What you need to do — Return each line of the entries that holds the string "width".

Segment Open

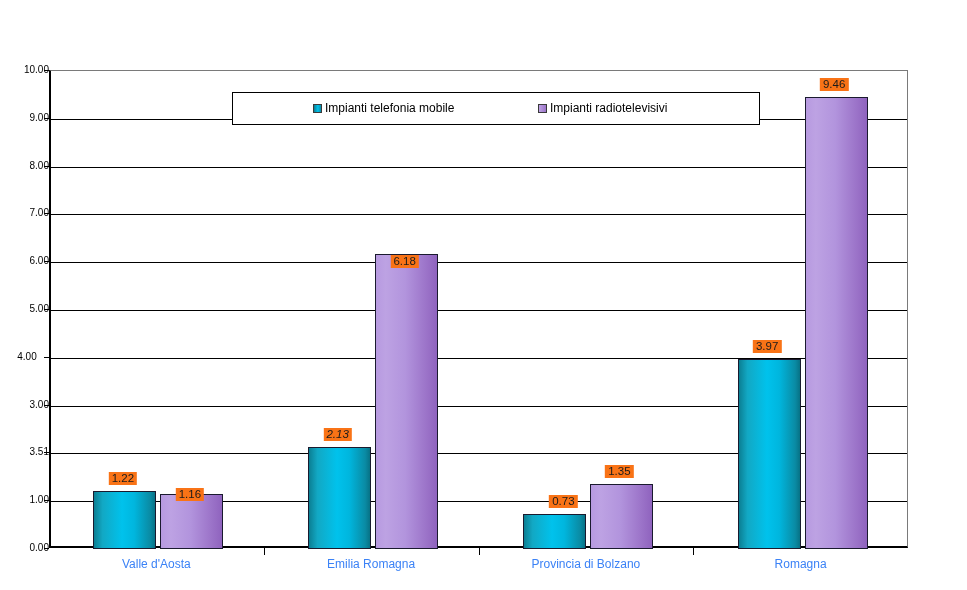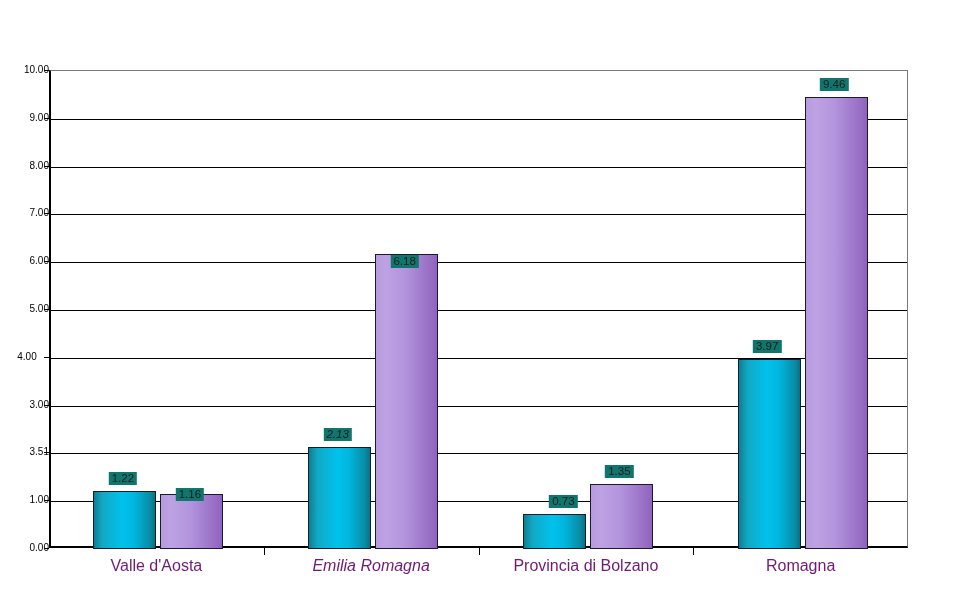--- a/index.html
+++ b/index.html
@@ -121,7 +121,7 @@
     text-align: center;
     white-space: nowrap;
     transform: translateX(-50%);
-    background: #0f766e;
+    background: #f97316;
     padding: 0 3px;
     line-height: 13px;
   }

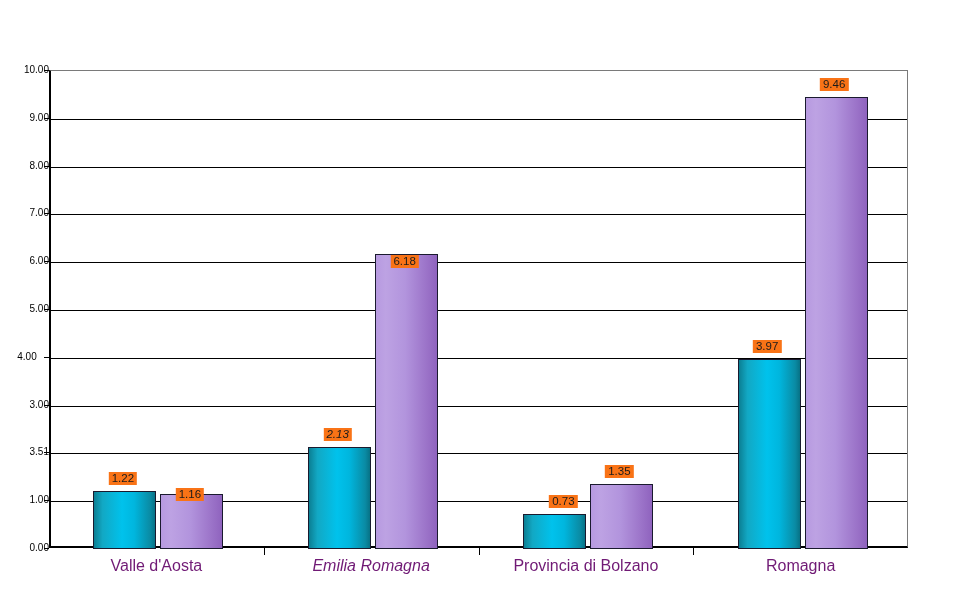--- a/index.html
+++ b/index.html
@@ -216,6 +216,16 @@
       <div class="bar series1" style="left: 753.625px; top: 25.812px; width: 63px; height: 452.188px;"></div>
     </div>
 
+  <div class="legend">
+    <div class="legend-entry e0">
+      <span class="legend-swatch s0"></span>
+      <span class="legend-text">Impianti telefonia mobile</span>
+    </div>
+    <div class="legend-entry e1">
+      <span class="legend-swatch s1"></span>
+      <span class="legend-text">Impianti radiotelevisivi</span>
+    </div>
+  </div>
 
 <div class="cat-tick" style="left: 263.75px;"></div>
     <div class="cat-label" style="left: 156.375px;">Valle d'Aosta</div>

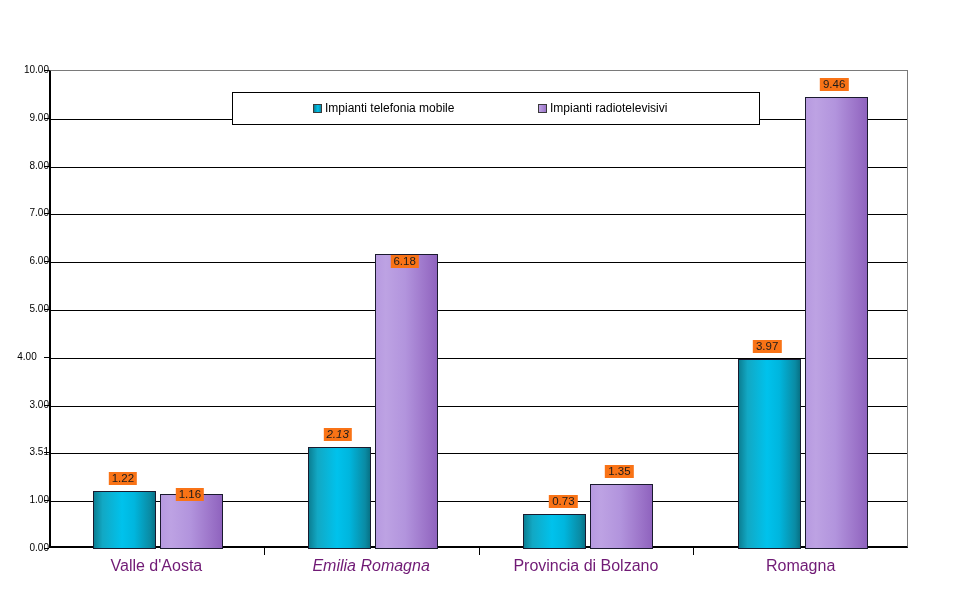--- a/index.html
+++ b/index.html
@@ -83,8 +83,8 @@
   .cat-label {
     position: absolute;
     top: 557px;
-    font-size: 16px;
-    color: #701a75;
+    font-size: 12px;
+    color: #3b82f6;
     text-align: center;
     white-space: nowrap;
     transform: translateX(-50%);

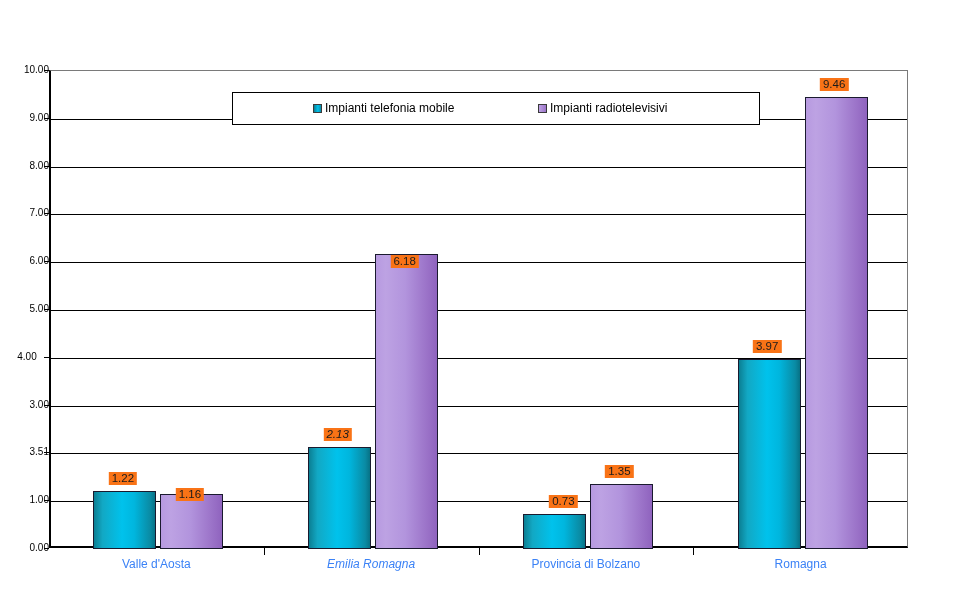--- a/index.html
+++ b/index.html
@@ -232,7 +232,7 @@
     <div class="bar-value" style="left: 122.875px; top: 471.684px;">1.22</div>
     <div class="bar-value" style="left: 189.875px; top: 488px;">1.16</div>
     <div class="cat-tick" style="left: 478.5px;"></div>
-    <div class="cat-label" style="left: 371.125px; font-style: italic;">Emilia Romagna</div>
+    <div class="cat-label" style="left: 371.125px;">Emilia Romagna</div>
     <div class="bar-value" style="left: 337.625px; top: 428.186px; font-style: italic;">2.13</div>
     <div class="bar-value" style="left: 404.625px; top: 234.596px; margin-top: 20px;">6.18</div>
     <div class="cat-tick" style="left: 693.25px;"></div>

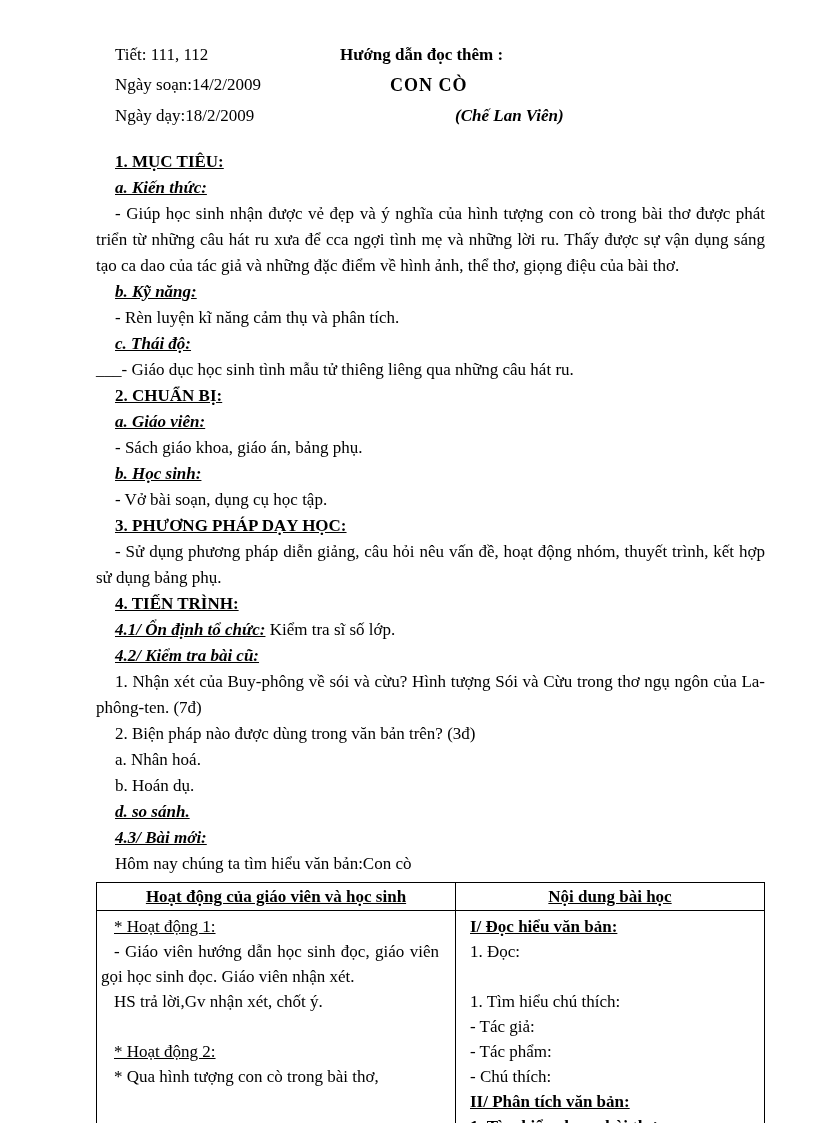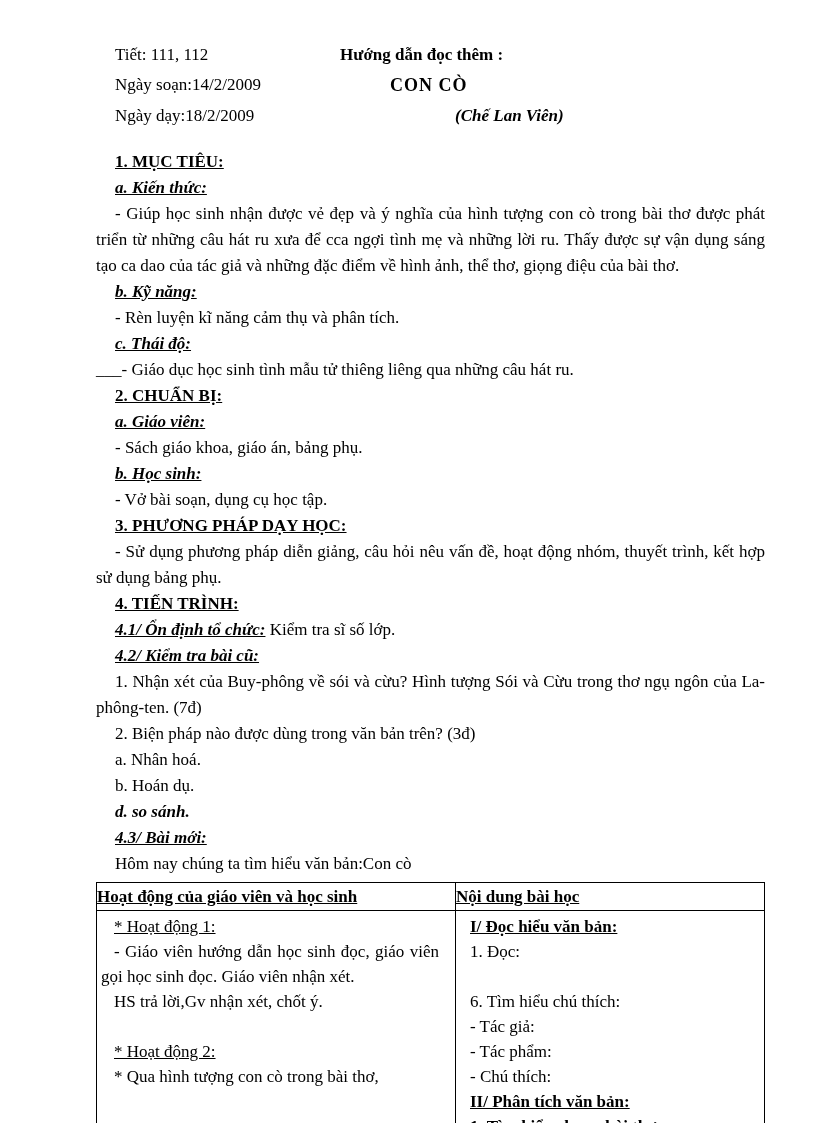--- a/index.html
+++ b/index.html
@@ -15,7 +15,7 @@
   .h-left { width:244px; padding-left:19px; flex:0 0 244px; }
   .h-right { flex:1; }
   .bold { font-weight:bold; }
-  .bi { font-weight:bold; font-style:italic; }
+  .bi { font-weight:bold; font-style:italic;text-decoration:underline; }
   .u { text-decoration:underline; }
   .doc-title { font-weight:bold; font-size:18px; letter-spacing:1px; margin-left:50px; }
   .author { font-weight:bold; font-style:italic; margin-left:115px; }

Segment Closed

Answer to this exercise —
       <div class="bar series1" style="left: 753.625px; top: 25.812px; width: 63px; height: 452.188px;"></div>
   .h-left { width:244px; padding-left:19px; flex:0 0 244px; }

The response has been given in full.